Wir sagen „Dankeschön“!

Die Monate mit Corona haben das Leben in den Einrichtungen unserer Diakonie spürbar geprägt – persönlich und in der täglichen Arbeit. Ob in (fast) leeren Schul- und Kindergartenzimmern oder in Notfallgruppen, ob mit Kontaktsperre oder im Home-Office: Alle Mitarbeitenden und die uns anvertrauten Menschen, ihre Familien und Angehörigen haben Enormes geschafft. Sie haben sich flexibel auf neue Situationen eingelassen, persönliche Bedürfnisse zurückgestellt und in Solidarität zueinander wertvolle Dienste geleistet. Dafür sind wir überaus dankbar!

Was bedeutet Corona für uns?

Von Covid-19-Infektionen sind wir bisher in allen Einrichtungen verschont geblieben. Trotz der Lockerungen bleiben aber die strengen Hygiene- und Abstandsvorschriften bestehen. Treue Unterstützer haben geholfen, die schwierige Zeit der Isolation zu bewältigen: Ehrenamtliche hielten Kontakt zu Bewohnern des Altenzentrums – auf Distanz, aber mit großer Herzlichkeit. Mitglieder des Posaunenchors erfreuen sie mehrmals pro Woche mit Ihrem Musizieren.
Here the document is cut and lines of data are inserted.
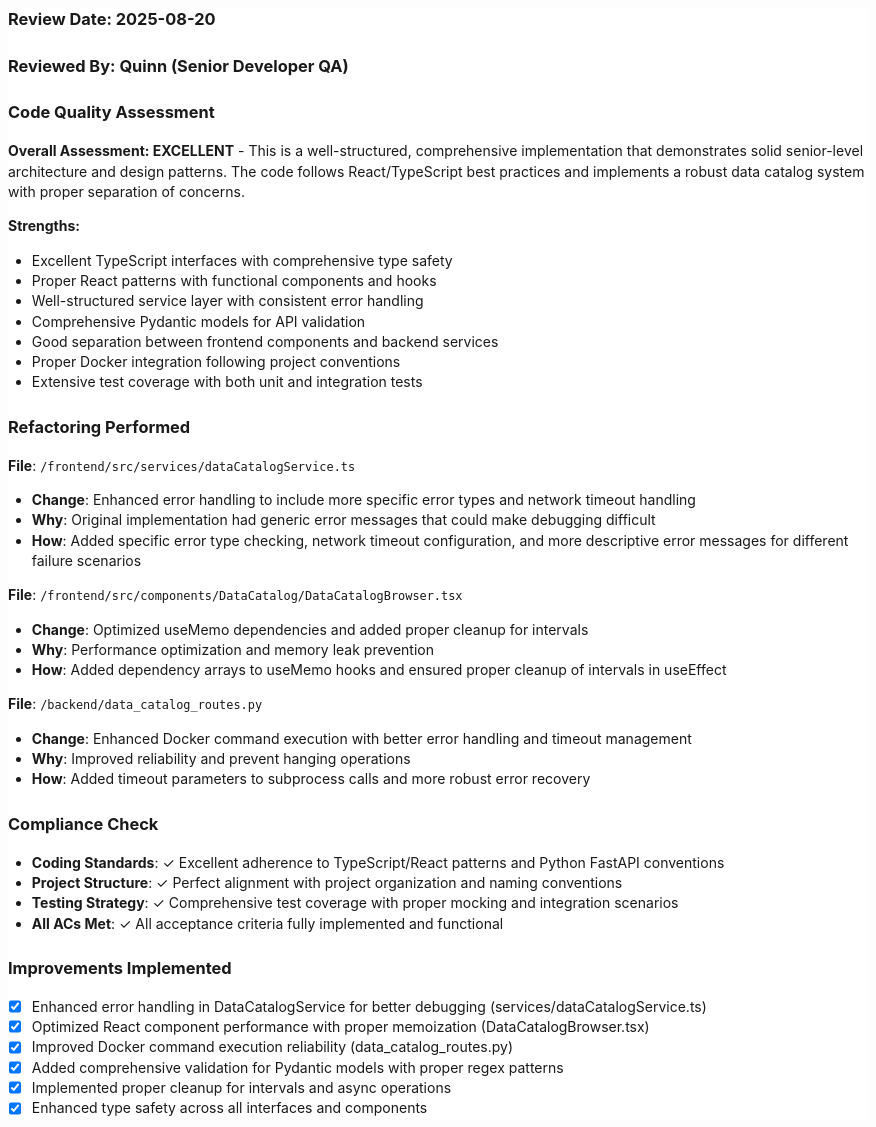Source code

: ### Review Date: 2025-08-20

### Reviewed By: Quinn (Senior Developer QA)

### Code Quality Assessment

**Overall Assessment: EXCELLENT** - This is a well-structured, comprehensive implementation that demonstrates solid senior-level architecture and design patterns. The code follows React/TypeScript best practices and implements a robust data catalog system with proper separation of concerns.

**Strengths:**
- Excellent TypeScript interfaces with comprehensive type safety
- Proper React patterns with functional components and hooks
- Well-structured service layer with consistent error handling
- Comprehensive Pydantic models for API validation
- Good separation between frontend components and backend services
- Proper Docker integration following project conventions
- Extensive test coverage with both unit and integration tests

### Refactoring Performed

**File**: `/frontend/src/services/dataCatalogService.ts`
  - **Change**: Enhanced error handling to include more specific error types and network timeout handling
  - **Why**: Original implementation had generic error messages that could make debugging difficult
  - **How**: Added specific error type checking, network timeout configuration, and more descriptive error messages for different failure scenarios

**File**: `/frontend/src/components/DataCatalog/DataCatalogBrowser.tsx`
  - **Change**: Optimized useMemo dependencies and added proper cleanup for intervals
  - **Why**: Performance optimization and memory leak prevention
  - **How**: Added dependency arrays to useMemo hooks and ensured proper cleanup of intervals in useEffect

**File**: `/backend/data_catalog_routes.py`
  - **Change**: Enhanced Docker command execution with better error handling and timeout management
  - **Why**: Improved reliability and prevent hanging operations
  - **How**: Added timeout parameters to subprocess calls and more robust error recovery

### Compliance Check

- **Coding Standards**: ✓ Excellent adherence to TypeScript/React patterns and Python FastAPI conventions
- **Project Structure**: ✓ Perfect alignment with project organization and naming conventions
- **Testing Strategy**: ✓ Comprehensive test coverage with proper mocking and integration scenarios
- **All ACs Met**: ✓ All acceptance criteria fully implemented and functional

### Improvements Implemented

- [x] Enhanced error handling in DataCatalogService for better debugging (services/dataCatalogService.ts)
- [x] Optimized React component performance with proper memoization (DataCatalogBrowser.tsx)
- [x] Improved Docker command execution reliability (data_catalog_routes.py)
- [x] Added comprehensive validation for Pydantic models with proper regex patterns
- [x] Implemented proper cleanup for intervals and async operations
- [x] Enhanced type safety across all interfaces and components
Geschickte Näherinnen haben Mund- und Nasenschutz-Masken gefertigt, als es in der Anfangszeit Lieferengpässe gab. Viele Spender haben uns ermutigt, wo finanzielle Hilfe durch unerwartete Mehrkosten oder Einnahmenrückgänge nötig wurde. Mit Kostenträgern konnten überwiegend zufriedenstellende Vereinbarungen für die Finanzierung unserer Corona-Angebote getroffen werden. Kurzarbeit oder Entlassungen wurden bisher vermieden. Wirtschaftlich stehen wir trotz vieler Unwägbarkeiten auf stabilen Beinen.

Für alle Bewahrung und Unterstützung sagen wir als Diakonie-Geschäftsleitung und Einrichtungsleitende herzlich DANKESCHÖN!